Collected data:
============================================================
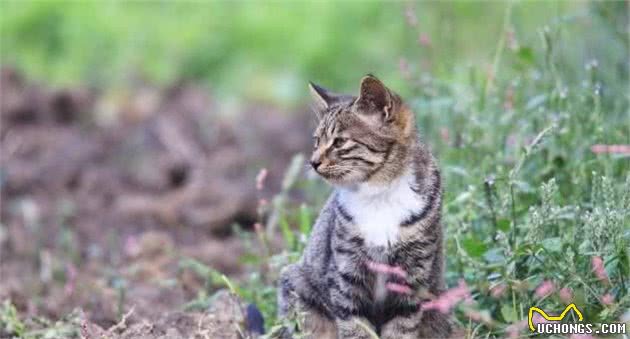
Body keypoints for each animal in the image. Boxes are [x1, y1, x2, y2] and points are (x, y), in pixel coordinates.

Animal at [278, 75, 452, 338]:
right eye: (317, 141)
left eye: (339, 142)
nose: (313, 162)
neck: (379, 194)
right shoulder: (346, 276)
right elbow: (355, 327)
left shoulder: (412, 277)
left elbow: (401, 329)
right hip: (295, 284)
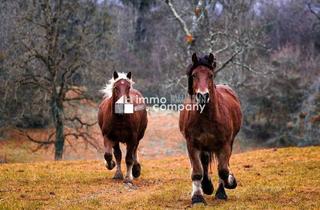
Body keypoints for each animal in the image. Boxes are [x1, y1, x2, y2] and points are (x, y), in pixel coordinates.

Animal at [179, 53, 241, 205]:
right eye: (194, 75)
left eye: (210, 75)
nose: (203, 96)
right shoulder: (192, 144)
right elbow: (197, 171)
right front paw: (197, 197)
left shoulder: (224, 144)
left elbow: (223, 170)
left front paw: (226, 187)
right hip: (204, 145)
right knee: (205, 162)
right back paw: (206, 186)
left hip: (228, 143)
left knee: (221, 164)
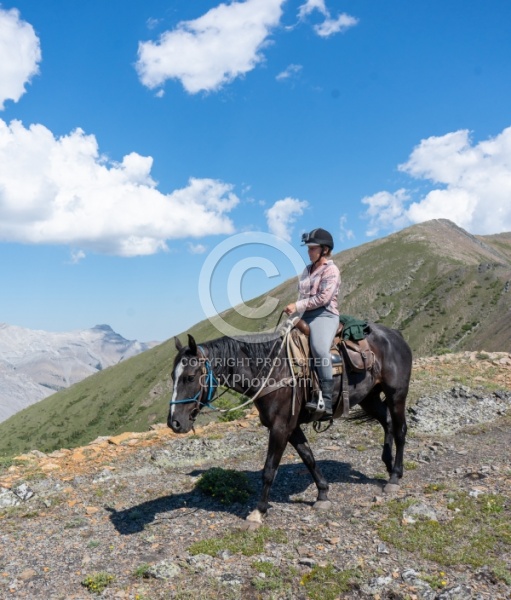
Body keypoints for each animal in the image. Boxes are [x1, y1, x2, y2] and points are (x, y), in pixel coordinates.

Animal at [170, 324, 414, 524]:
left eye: (190, 377)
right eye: (173, 376)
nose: (174, 423)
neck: (270, 371)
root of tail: (394, 335)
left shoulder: (280, 427)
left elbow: (269, 469)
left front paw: (258, 512)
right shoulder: (291, 427)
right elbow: (308, 457)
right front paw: (322, 494)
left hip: (396, 394)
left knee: (400, 430)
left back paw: (394, 477)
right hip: (369, 397)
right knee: (387, 422)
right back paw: (388, 465)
============================================================
▶ [Instructions for the task]
Please print every record above exactly, but leave the pictures out.

▶ [Response to this task]
Body keypoints for each animal in the image. Boxes are [x1, y1, x2, y2] and points are (x, y), in pixel coordinates.

Animal at [278, 75, 452, 338]:
right eye: (317, 141)
left eye: (339, 142)
nose: (313, 162)
neck: (379, 194)
right shoulder: (346, 276)
right elbow: (355, 327)
left shoulder: (412, 277)
left elbow: (401, 329)
right hip: (295, 284)
Body keypoints for each animal in the image. Boxes are [x1, y1, x2, y2] and points are (x, y), in pixel coordinates.

Animal at [179, 53, 241, 205]:
right eye: (194, 75)
left eye: (210, 75)
nose: (203, 96)
right shoulder: (192, 144)
right elbow: (197, 171)
right front paw: (197, 197)
left shoulder: (224, 144)
left elbow: (223, 170)
left front paw: (226, 187)
right hip: (204, 145)
right knee: (205, 162)
right back paw: (206, 186)
left hip: (228, 143)
left knee: (221, 164)
Body keypoints for each animal in the image. Boxes are [x1, y1, x2, y2] and points are (x, y), in pixel coordinates.

Animal at [170, 324, 414, 524]:
left eye: (190, 377)
right eye: (173, 376)
nose: (174, 423)
neck: (270, 371)
root of tail: (394, 335)
left shoulder: (280, 427)
left elbow: (269, 469)
left front paw: (258, 512)
right shoulder: (291, 427)
right elbow: (308, 457)
right front paw: (322, 494)
left hip: (396, 394)
left knee: (400, 430)
left back paw: (394, 477)
right hip: (369, 397)
right knee: (387, 422)
right back paw: (388, 465)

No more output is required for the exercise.